Price or desire? Consumers or corporation driving forces?
www.intellectualtakeout.org |
Julio F. Campos
With excerpts from the Guardian "How formula milk firms target mothers who can least afford it"
Some argued that the low prices are the more important driving force behind what people consumes, or better, how much they consume, and since corporations only produce to attend the consumer demand, the former would have a more impact of resources depletion than corporations.
The basis of that logic is that consumers consume because corporations offer low prices products.
I argue that the issue is a bit more complex and deep than that.
First of all, both consumers and corporations are guilt for the environmental degradation. To define who’s more important is irrelevant.
Prices under the consumer perspective.
The first step is to dismember the consume into its two ramifications:- The consume of needed goods, those that one buy because it needs it do live.
- The consume of superfluous goods, i.e., the consumerism, where people buy, independent of price and usually from the functionality as well.
In the first situation, for the majority of the population, poor population, the product price will be the driving force.
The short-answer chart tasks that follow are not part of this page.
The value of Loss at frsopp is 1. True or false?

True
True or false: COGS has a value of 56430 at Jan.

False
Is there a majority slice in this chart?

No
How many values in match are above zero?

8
However the issue here is not if he’s going to buy it because it’s cheap, but how much he will buy. Under budget constraints, one will buy just what he needs to fulfill its needs.
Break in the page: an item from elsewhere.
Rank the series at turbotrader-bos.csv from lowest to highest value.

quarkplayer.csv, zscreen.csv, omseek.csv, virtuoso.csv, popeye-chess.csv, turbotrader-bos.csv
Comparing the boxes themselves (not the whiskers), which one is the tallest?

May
In the second situation, there is a shift in consumer behavior. The product price won’t define if he will buy the product. The price will only define how much he will buy. Even if they don’t need it.
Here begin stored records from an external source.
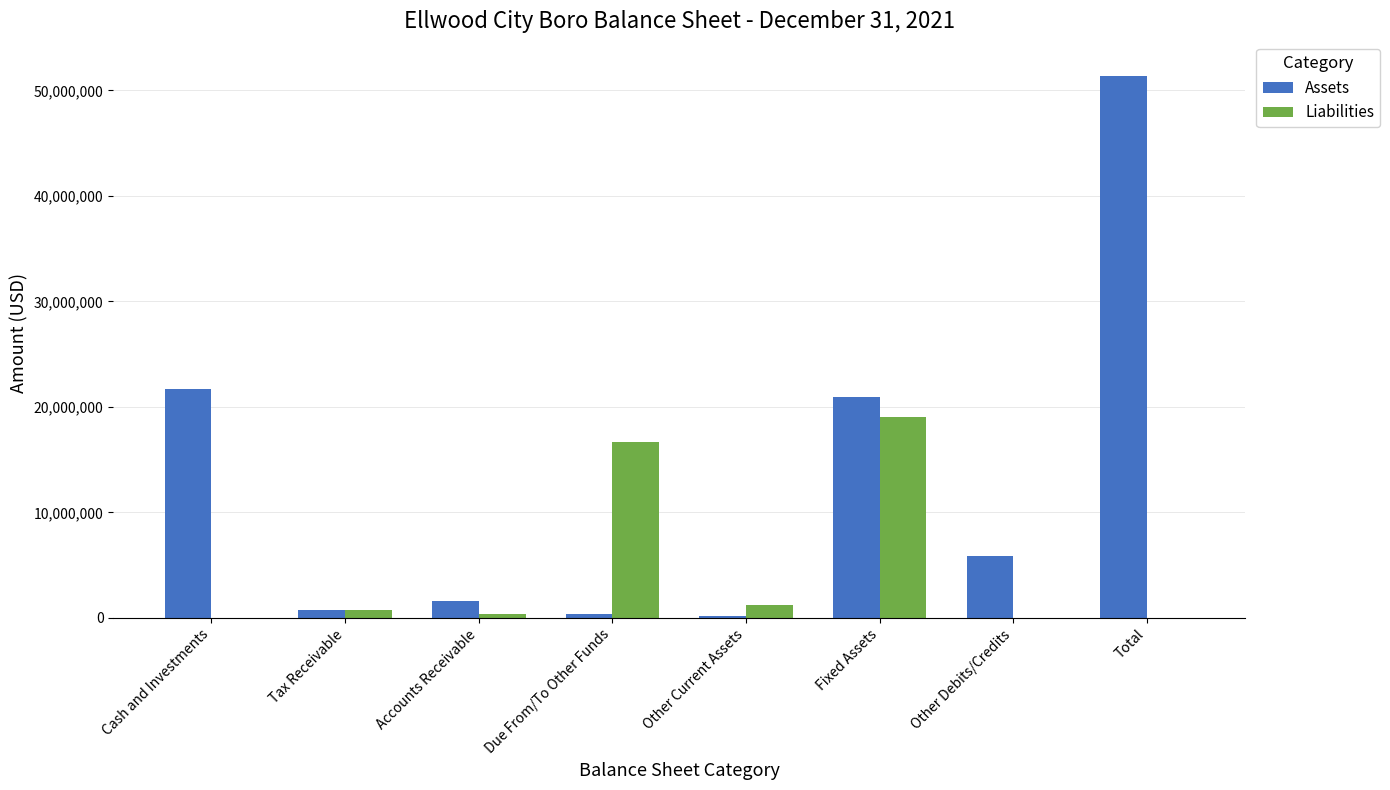

The Assets series shows 26927848 at Total. True or false?

False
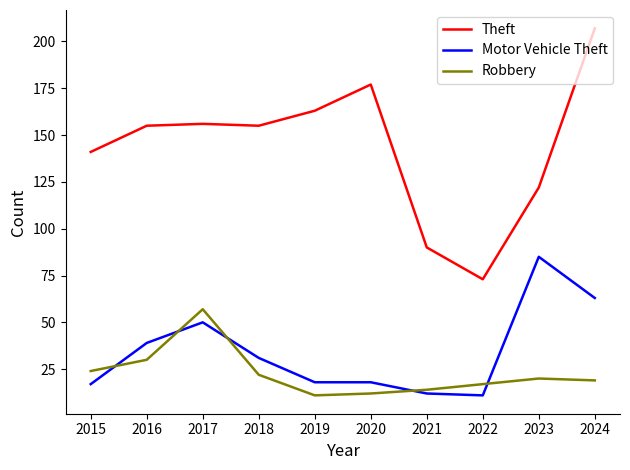

What is the total value across all series at 2018?

208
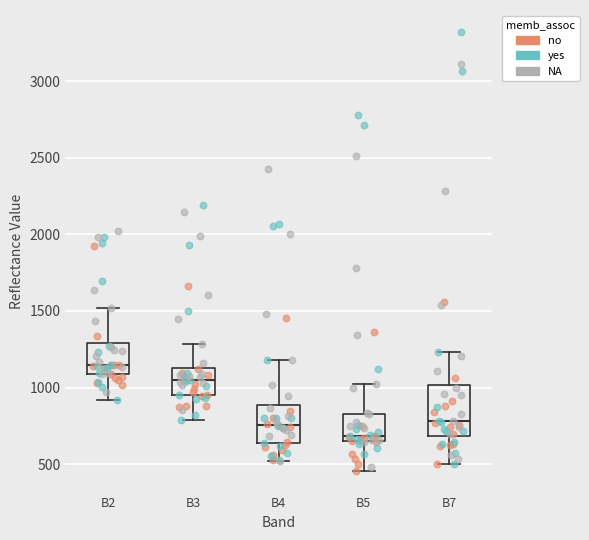

Reading left to right, read every box against the y-axis: the position of its median line, the range the box covers, and the ends of its whiskers. The values are not printed on the chart, so give them approximately, as read against the axis.

B2: median 1150, box 1100 to 1300, whiskers 900 to 1500
B3: median 1050, box 950 to 1150, whiskers 800 to 1300
B4: median 750, box 650 to 900, whiskers 500 to 1200
B5: median 700, box 650 to 850, whiskers 450 to 1000
B7: median 800, box 700 to 1000, whiskers 500 to 1250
This is the root of consumerism when people buy what they don’t need due to a psychological drive, not economic ones.
Is the consumerism that is driving the resources to collapse.
So we have two distinct consumers problems that must be analyzed separated. What is consumed by real need want what is not.
But no one just wakes up and decides that he needs to buy something that he doesn’t need, there's something else here.
Corporation driving forces
Psychology marketing is the main tool that corporations have to instills into the consumer the idea that people need to buy.“The corporation produces because the consumers want to buy”
At the beginning of this text, I exposed the argument that lower prices are the driving force. One argument to support this concept is the increase in consume by the poorest, which now, in Brazil, are able to consume much more than years before, due to an increase of credit availability (leading to unplayable debts in the future) and lower prices.
That’s a reality and can’t be denied, however, the problem of the consumer behavior towards non-priority goods, electronics, clothing, etc… remains.
There is no perception that enough is enough to the consumer.
And it doesn't seem to be an issue for the corporations.
Some argue the lower prices are to blame, not the corporation’s (but who set the prices?).
“People will always choose the lowest price”
Lower prices always drives the consume?
Recently a interesting case appeared that exemplifies the flaw on believing that the low price will drive the consume.“Formula milk companies are continuing to use aggressive, clandestine and often illegal methods to target mothers in the poorest parts of the world to encourage them to choose powdered milk over breastfeeding, a new investigation shows.” (C) The Guardian.
Recently Nestlé, Abbott and Mead Johnson were caught on a marketing scheme focused on poor families around the world with the single objective to make mother stop breastfeeding their babies, and buy their milk formula. They are no giving the formula always for free.
“In return for that, if a patient decided to use formula milk, I’d recommend their product and tell them ‘Nestlé is good’ or ‘you should use Nestogen’ and so on. They are very persuasive, they make it sound like their products are very good for the mothers and the babies.”(C) The Guardian.
Despite the fact that breastfeeding is not only the best feeding for babies, it’s also free. So Nestlé is actively trying to induce the women to stop providing a healthy, free, top quality nourishment for their babies and replace it with their expensive industrialized product.
“ They have an active campaign to get mothers to use formula, even when breastfeeding is still an option: Ghi Jayona” (C) The Guardian.
So, is consumer the only one to blame if they buy whats it’s being sold? No, it is not.
What about the corporation’s psychological marketing saying that but their products will be good for them.
The consumer won’t buy what is not offered to him.
But who is offering those products? The government?